Present the data from the line containing "Stockholm Arlanda Airport" through the end of the data as a Markdown table with the columns Row and Line, including that first line, numbering the rows, skipping blank lines, and leaving the pictures out.

[Information given]

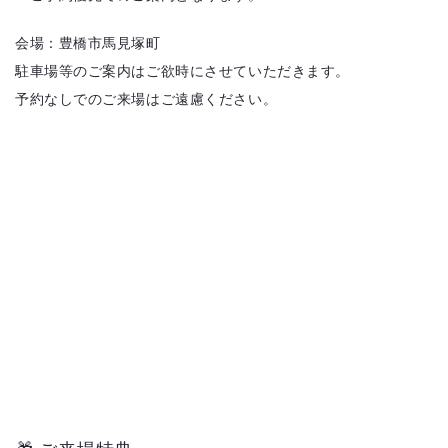
会場：豊橋市馬見塚町
駐車場等のご案内はご欲時にさせていただきます。
予約なしでのご来場はご遠慮ください。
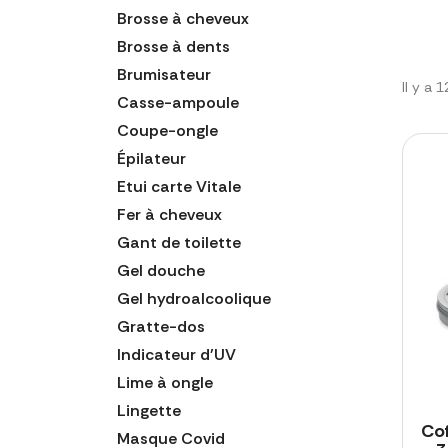
Brosse à cheveux
Brosse à dents
Brumisateur
Il y a 
Casse-ampoule
Coupe-ongle
Épilateur
Etui carte Vitale
Fer à cheveux
Gant de toilette
Gel douche
Gel hydroalcoolique
Gratte-dos
Indicateur d'UV
Lime à ongle
Lingette
Co
Masque Covid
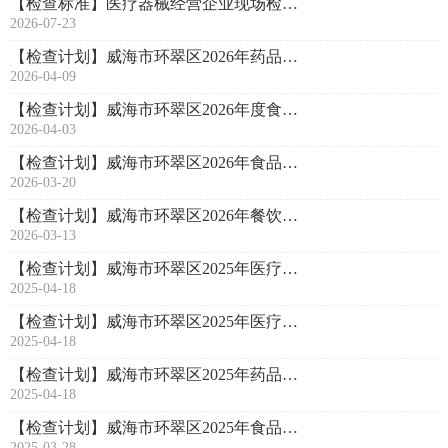
【检查标准】医疗器械经营企业现场检查标准
2026-07-23
【检查计划】威海市环翠区2026年药品医疗器械化妆品监督检查计划
2026-04-09
【检查计划】威海市环翠区2026年度食品流通环节工作要点及行政检查计划
2026-04-03
【检查计划】威海市环翠区2026年食品生产环节日常监督检查计划
2026-03-20
【检查计划】威海市环翠区2026年餐饮服务食品安全监管工作计划
2026-03-13
【检查计划】威海市环翠区2025年医疗器械经营企业监督检查方案
2025-04-18
【检查计划】威海市环翠区2025年医疗器械使用单位监督检查计划
2025-04-18
【检查计划】威海市环翠区​2025年药品化妆品监督检查计划
2025-04-18
【检查计划】威海市环翠区2025年食品流通环节工作要点及行政检查计划
2025-03-28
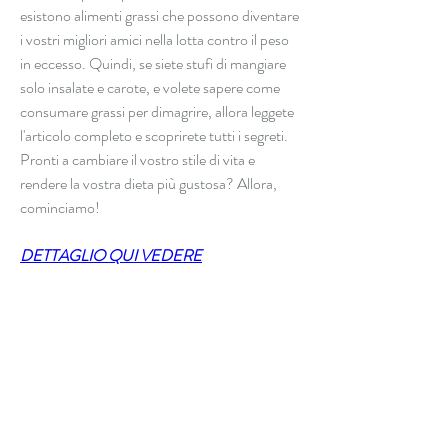
esistono alimenti grassi che possono diventare 
i vostri migliori amici nella lotta contro il peso 
in eccesso. Quindi, se siete stufi di mangiare 
solo insalate e carote, e volete sapere come 
consumare grassi per dimagrire, allora leggete 
l'articolo completo e scoprirete tutti i segreti. 
Pronti a cambiare il vostro stile di vita e 
rendere la vostra dieta più gustosa? Allora, 
cominciamo!
DETTAGLIO QUI VEDERE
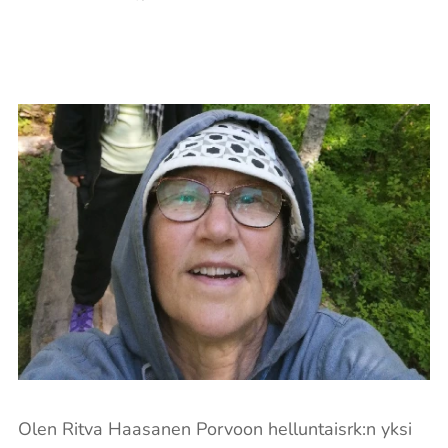
Olen Ritva Haasanen Porvoon helluntaisrk:n yksi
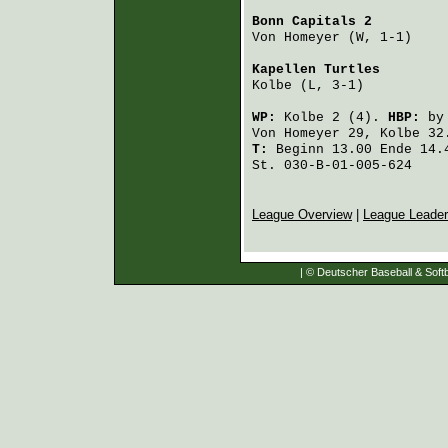
Bonn Capitals 2
         
Von Homeyer
 (W, 1-1)    
Kapellen Turtles
        
Kolbe
 (L, 3-1)          
WP:
Kolbe
2 (4).
HBP:
b
Von Homeyer
29,
Kolbe
32
T:
Beginn 13.00 Ende 14.4
St. 030-B-01-005-624
League Overview
|
League Leade
| © Deutscher Baseball & Softb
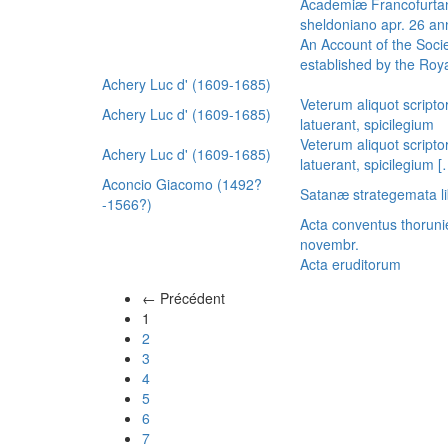
Academiæ Francofurtan
sheldoniano apr. 26 a
An Account of the Socie
established by the Royal
Achery Luc d' (1609-1685)
Veterum aliquot scripto
Achery Luc d' (1609-1685)
latuerant, spicilegium
Veterum aliquot scripto
Achery Luc d' (1609-1685)
latuerant, spicilegium 
Aconcio Giacomo (1492?
Satanæ strategemata li
-1566?)
Acta conventus thoruni
novembr.
Acta eruditorum
← Précédent
(actuel)
1
2
3
4
5
6
7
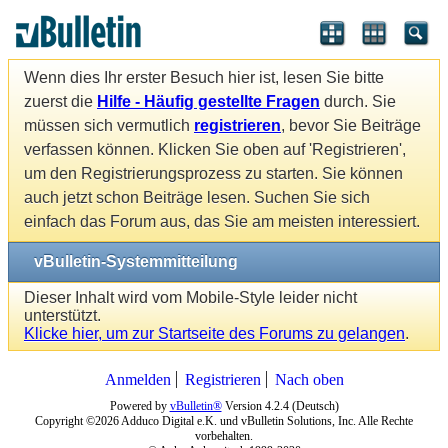
Wenn dies Ihr erster Besuch hier ist, lesen Sie bitte
zuerst die
Hilfe - Häufig gestellte Fragen
durch. Sie
müssen sich vermutlich
registrieren
, bevor Sie Beiträge
verfassen können. Klicken Sie oben auf 'Registrieren',
um den Registrierungsprozess zu starten. Sie können
auch jetzt schon Beiträge lesen. Suchen Sie sich
einfach das Forum aus, das Sie am meisten interessiert.
vBulletin-Systemmitteilung
Dieser Inhalt wird vom Mobile-Style leider nicht
unterstützt.
Klicke hier, um zur Startseite des Forums zu gelangen
.
Anmelden
Registrieren
Nach oben
Powered by
vBulletin®
Version 4.2.4 (Deutsch)
Copyright ©2026 Adduco Digital e.K. und vBulletin Solutions, Inc. Alle Rechte
vorbehalten.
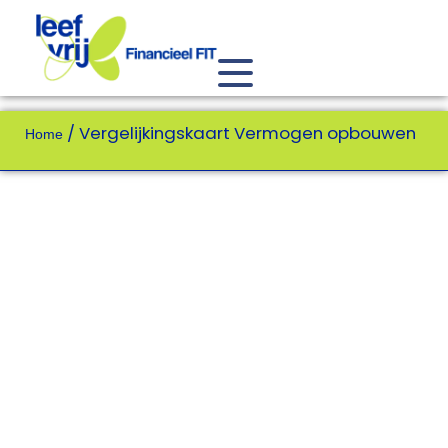
/
Vergelijkingskaart Vermogen opbouwen
Home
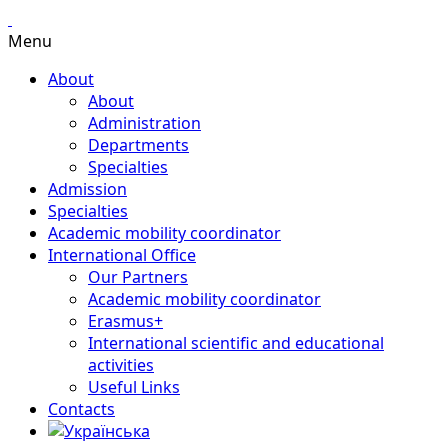
Menu
About
About
Administration
Departments
Specialties
Admission
Specialties
Academic mobility coordinator
International Office
Our Partners
Academic mobility coordinator
Erasmus+
International scientific and educational
activities
Useful Links
Contacts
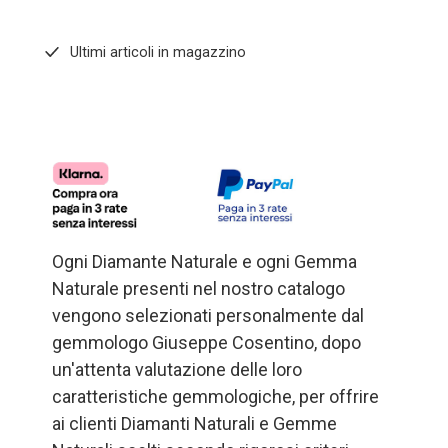
Ultimi articoli in magazzino
Ogni Diamante Naturale e ogni Gemma
Naturale presenti nel nostro catalogo
vengono selezionati personalmente dal
gemmologo Giuseppe Cosentino, dopo
un'attenta valutazione delle loro
caratteristiche gemmologiche, per offrire
ai clienti Diamanti Naturali e Gemme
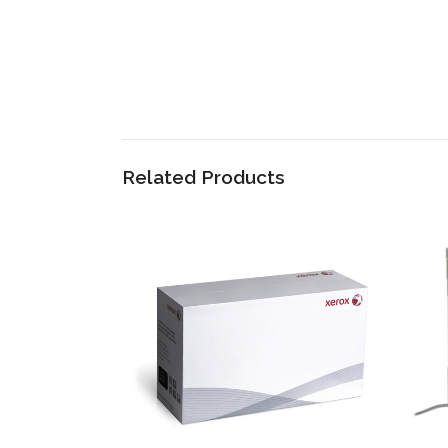
Related Products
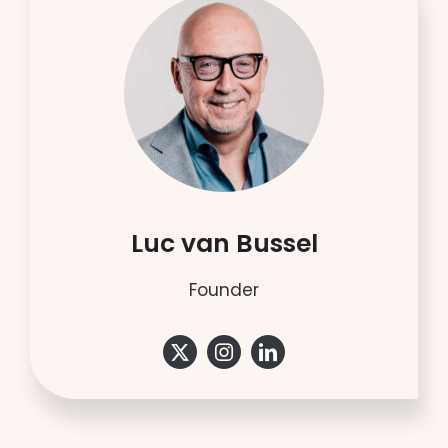
Luc van Bussel
Founder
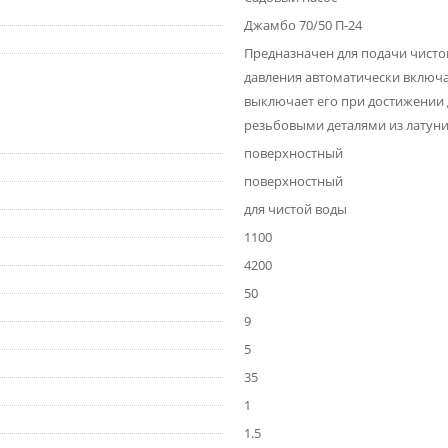
Джамбо 70/50 П-24
Предназначен для подачи чисто
давления автоматически включае
выключает его при достижении д
резьбовыми деталями из латуни
поверхностный
поверхностный
для чистой воды
1100
4200
50
9
5
35
1
1.5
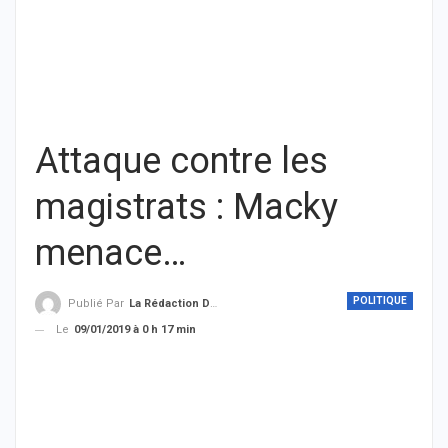
Attaque contre les
magistrats : Macky
menace…
POLITIQUE
Publié Par
La Rédaction De THIEYSENEGAL.com
Le
09/01/2019 à 0 h 17 min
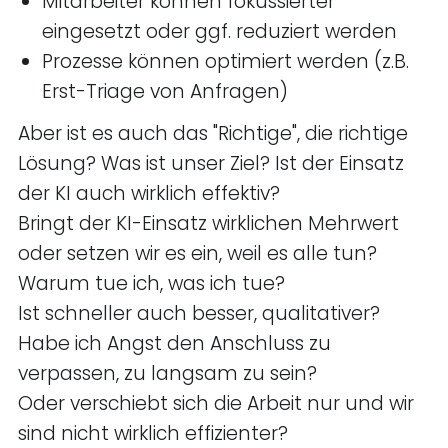
Mitarbeiter können fokussierter
eingesetzt oder ggf. reduziert werden
Prozesse können optimiert werden (z.B.
Erst-Triage von Anfragen)
Aber ist es auch das "Richtige", die richtige
Lösung? Was ist unser Ziel? Ist der Einsatz
der KI auch wirklich effektiv?
Bringt der KI-Einsatz wirklichen Mehrwert
oder setzen wir es ein, weil es alle tun?
Warum tue ich, was ich tue?
Ist schneller auch besser, qualitativer?
Habe ich Angst den Anschluss zu
verpassen, zu langsam zu sein?
Oder verschiebt sich die Arbeit nur und wir
sind nicht wirklich effizienter?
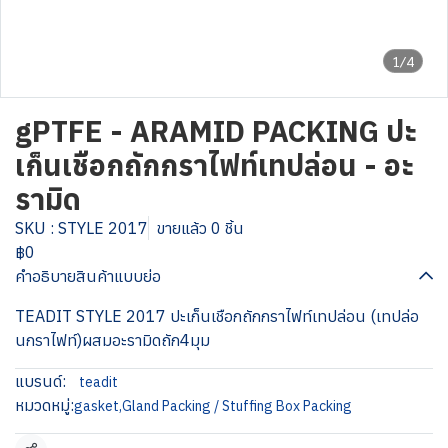
1/4
gPTFE - ARAMID PACKING ปะ
เก็นเชือกถักกราไฟท์เทปล่อน - อะ
รามิด
SKU : STYLE 2017
ขายแล้ว 0 ชิ้น
฿0
คำอธิบายสินค้าแบบย่อ
TEADIT STYLE 2017 ปะเก็นเชือกถักกราไฟท์เทปล่อน (เทปล่อ
นกราไฟท์)ผสมอะรามิดถัก4มุม
แบรนด์:
teadit
หมวดหมู่:
gasket
,
Gland Packing / Stuffing Box Packing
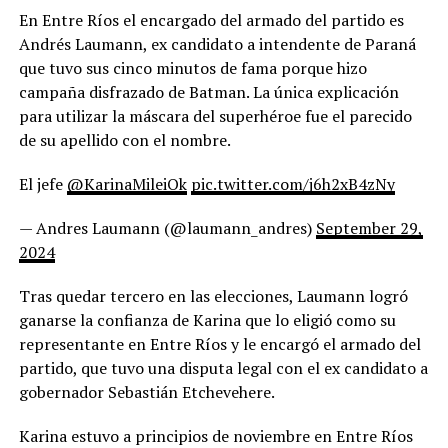
En Entre Ríos el encargado del armado del partido es
Andrés Laumann, ex candidato a intendente de Paraná
que tuvo sus cinco minutos de fama porque hizo
campaña disfrazado de Batman. La única explicación
para utilizar la máscara del superhéroe fue el parecido
de su apellido con el nombre.
El jefe
@KarinaMileiOk
pic.twitter.com/j6h2xB4zNy
— Andres Laumann (@laumann_andres)
September 29,
2024
Tras quedar tercero en las elecciones, Laumann logró
ganarse la confianza de Karina que lo eligió como su
representante en Entre Ríos y le encargó el armado del
partido, que tuvo una disputa legal con el ex candidato a
gobernador Sebastián Etchevehere.
Karina estuvo a principios de noviembre en Entre Ríos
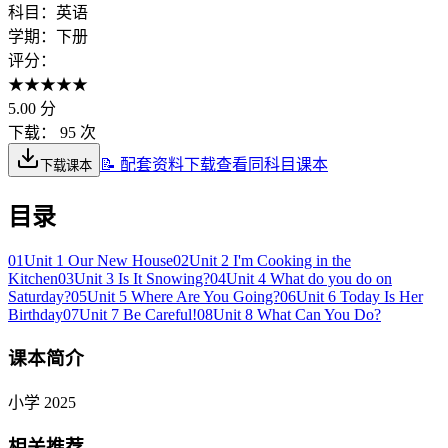
科目：
英语
学期：
下册
评分：
★
★
★
★
★
5.00
分
下载：
95 次
📝 配套资料下载
查看同科目课本
下载课本
目录
01
Unit 1 Our New House
02
Unit 2 I'm Cooking in the
Kitchen
03
Unit 3 Is It Snowing?
04
Unit 4 What do you do on
Saturday?
05
Unit 5 Where Are You Going?
06
Unit 6 Today Is Her
Birthday
07
Unit 7 Be Careful!
08
Unit 8 What Can You Do?
课本简介
小学 2025
相关推荐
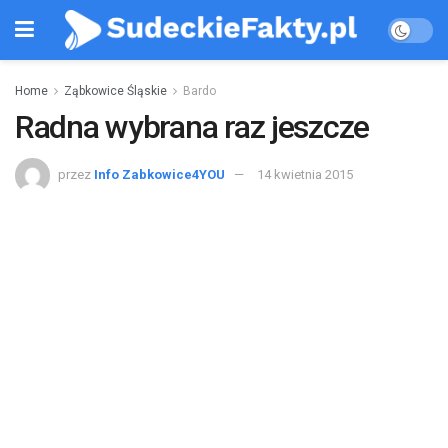
Home
Ząbkowice Śląskie
Bardo
Radna wybrana raz jeszcze
przez
Info Zabkowice4YOU
14 kwietnia 2015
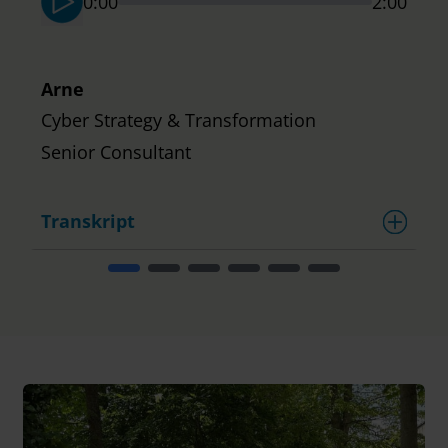
0:00
2:00
Arne
Cyber Strategy & Transformation
Senior Consultant
Transkript
T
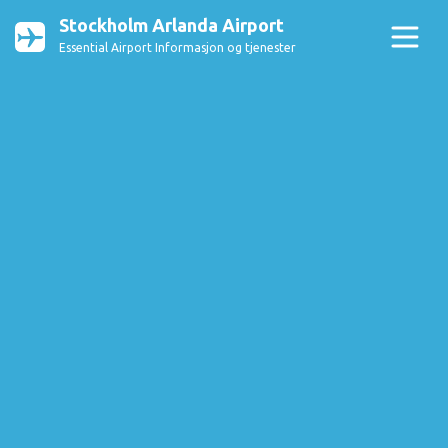
Stockholm Arlanda Airport
Essential Airport Informasjon og tjenester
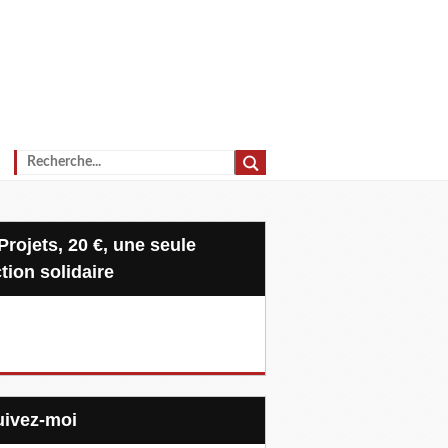
tion solidaire
Suivez-moi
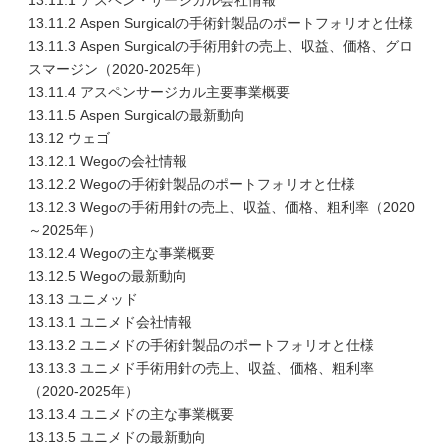
13.11.1 アスペン・サージカル会社情報
13.11.2 Aspen Surgicalの手術針製品のポートフォリオと仕様
13.11.3 Aspen Surgicalの手術用針の売上、収益、価格、グロ
スマージン（2020-2025年）
13.11.4 アスペンサージカル主要事業概要
13.11.5 Aspen Surgicalの最新動向
13.12 ウェゴ
13.12.1 Wegoの会社情報
13.12.2 Wegoの手術針製品のポートフォリオと仕様
13.12.3 Wegoの手術用針の売上、収益、価格、粗利率（2020
～2025年）
13.12.4 Wegoの主な事業概要
13.12.5 Wegoの最新動向
13.13 ユニメッド
13.13.1 ユニメド会社情報
13.13.2 ユニメドの手術針製品のポートフォリオと仕様
13.13.3 ユニメド手術用針の売上、収益、価格、粗利率
（2020-2025年）
13.13.4 ユニメドの主な事業概要
13.13.5 ユニメドの最新動向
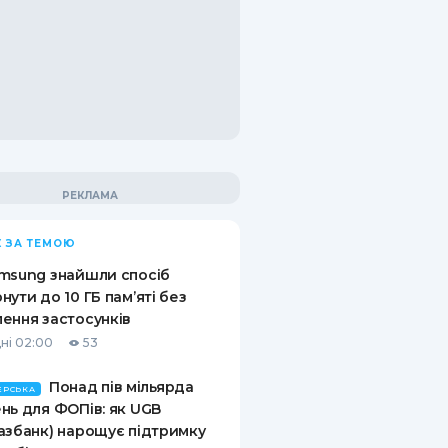
 ЗА ТЕМОЮ
msung знайшли спосіб
нути до 10 ГБ пам’яті без
ення застосунків
ні 02:00
53
Понад пів мільярда
ЕРСЬКА
нь для ФОПів: як UGB
азбанк) нарощує підтримку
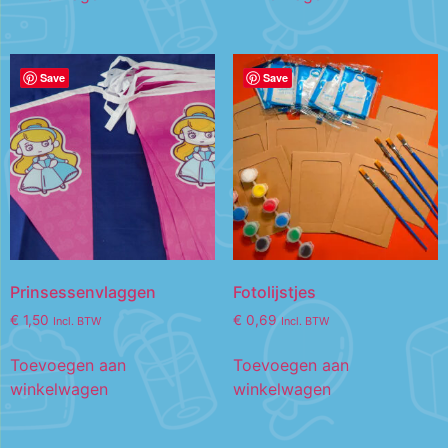
Save
Save
Prinsessenvlaggen
Fotolijstjes
€
1,50
€
0,69
Incl. BTW
Incl. BTW
Toevoegen aan
Toevoegen aan
winkelwagen
winkelwagen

[/Information given]

--- Solution to this problem ---
| Row | Line |
|---|---|
| 1 | Stockholm Arlanda Airport |
| 2 | Essential Airport Informasjon og tjenester |
| 3 | tion solidaire |
| 4 | Suivez-moi |
| 5 | 13.11.1 アスペン・サージカル会社情報 |
| 6 | 13.11.2 Aspen Surgicalの手術針製品のポートフォリオと仕様 |
| 7 | 13.11.3 Aspen Surgicalの手術用針の売上、収益、価格、グロ |
| 8 | スマージン（2020-2025年） |
| 9 | 13.11.4 アスペンサージカル主要事業概要 |
| 10 | 13.11.5 Aspen Surgicalの最新動向 |
| 11 | 13.12 ウェゴ |
| 12 | 13.12.1 Wegoの会社情報 |
| 13 | 13.12.2 Wegoの手術針製品のポートフォリオと仕様 |
| 14 | 13.12.3 Wegoの手術用針の売上、収益、価格、粗利率（2020 |
| 15 | ～2025年） |
| 16 | 13.12.4 Wegoの主な事業概要 |
| 17 | 13.12.5 Wegoの最新動向 |
| 18 | 13.13 ユニメッド |
| 19 | 13.13.1 ユニメド会社情報 |
| 20 | 13.13.2 ユニメドの手術針製品のポートフォリオと仕様 |
| 21 | 13.13.3 ユニメド手術用針の売上、収益、価格、粗利率 |
| 22 | （2020-2025年） |
| 23 | 13.13.4 ユニメドの主な事業概要 |
| 24 | 13.13.5 ユニメドの最新動向 |
| 25 |  ЗА ТЕМОЮ |
| 26 | msung знайшли спосіб |
| 27 | нути до 10 ГБ пам’яті без |
| 28 | ення застосунків |
| 29 | ні 02:00 |
| 30 | 53 |
| 31 | Понад пів мільярда |
| 32 | ЕРСЬКА |
| 33 | нь для ФОПів: як UGB |
| 34 | азбанк) нарощує підтримку |
| 35 | Save |
| 36 | Save |
| 37 | Prinsessenvlaggen |
| 38 | Fotolijstjes |
| 39 | € |
| 40 | 1,50 |
| 41 | € |
| 42 | 0,69 |
| 43 | Incl. BTW |
| 44 | Incl. BTW |
| 45 | Toevoegen aan |
| 46 | Toevoegen aan |
| 47 | winkelwagen |
| 48 | winkelwagen |